**Work request**
The answer must be a single number: how many lines of the records below contain "Response".

**Source data**
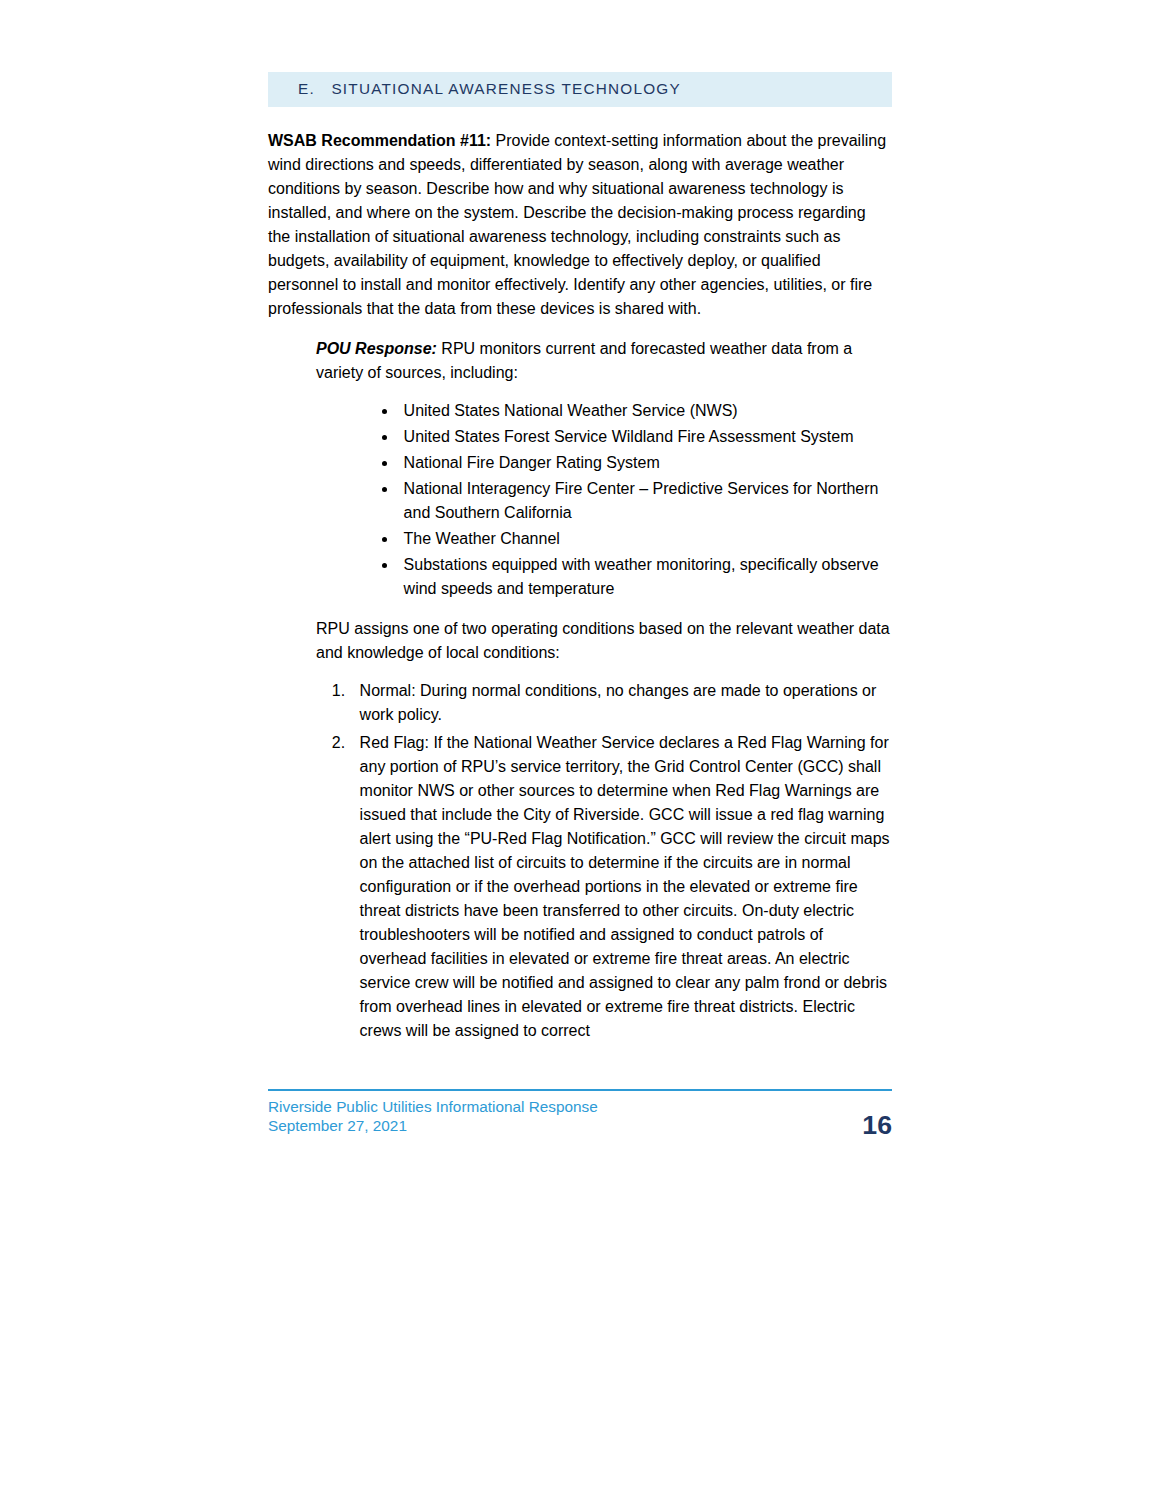E. SITUATIONAL AWARENESS TECHNOLOGY
WSAB Recommendation #11: Provide context-setting information about the prevailing wind directions and speeds, differentiated by season, along with average weather conditions by season. Describe how and why situational awareness technology is installed, and where on the system. Describe the decision-making process regarding the installation of situational awareness technology, including constraints such as budgets, availability of equipment, knowledge to effectively deploy, or qualified personnel to install and monitor effectively. Identify any other agencies, utilities, or fire professionals that the data from these devices is shared with.
POU Response: RPU monitors current and forecasted weather data from a variety of sources, including:
United States National Weather Service (NWS)
United States Forest Service Wildland Fire Assessment System
National Fire Danger Rating System
National Interagency Fire Center – Predictive Services for Northern and Southern California
The Weather Channel
Substations equipped with weather monitoring, specifically observe wind speeds and temperature
RPU assigns one of two operating conditions based on the relevant weather data and knowledge of local conditions:
Normal: During normal conditions, no changes are made to operations or work policy.
Red Flag: If the National Weather Service declares a Red Flag Warning for any portion of RPU’s service territory, the Grid Control Center (GCC) shall monitor NWS or other sources to determine when Red Flag Warnings are issued that include the City of Riverside. GCC will issue a red flag warning alert using the “PU-Red Flag Notification.” GCC will review the circuit maps on the attached list of circuits to determine if the circuits are in normal configuration or if the overhead portions in the elevated or extreme fire threat districts have been transferred to other circuits. On-duty electric troubleshooters will be notified and assigned to conduct patrols of overhead facilities in elevated or extreme fire threat areas. An electric service crew will be notified and assigned to clear any palm frond or debris from overhead lines in elevated or extreme fire threat districts. Electric crews will be assigned to correct
Riverside Public Utilities Informational Response
September 27, 2021
16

**Solution to the problem**
2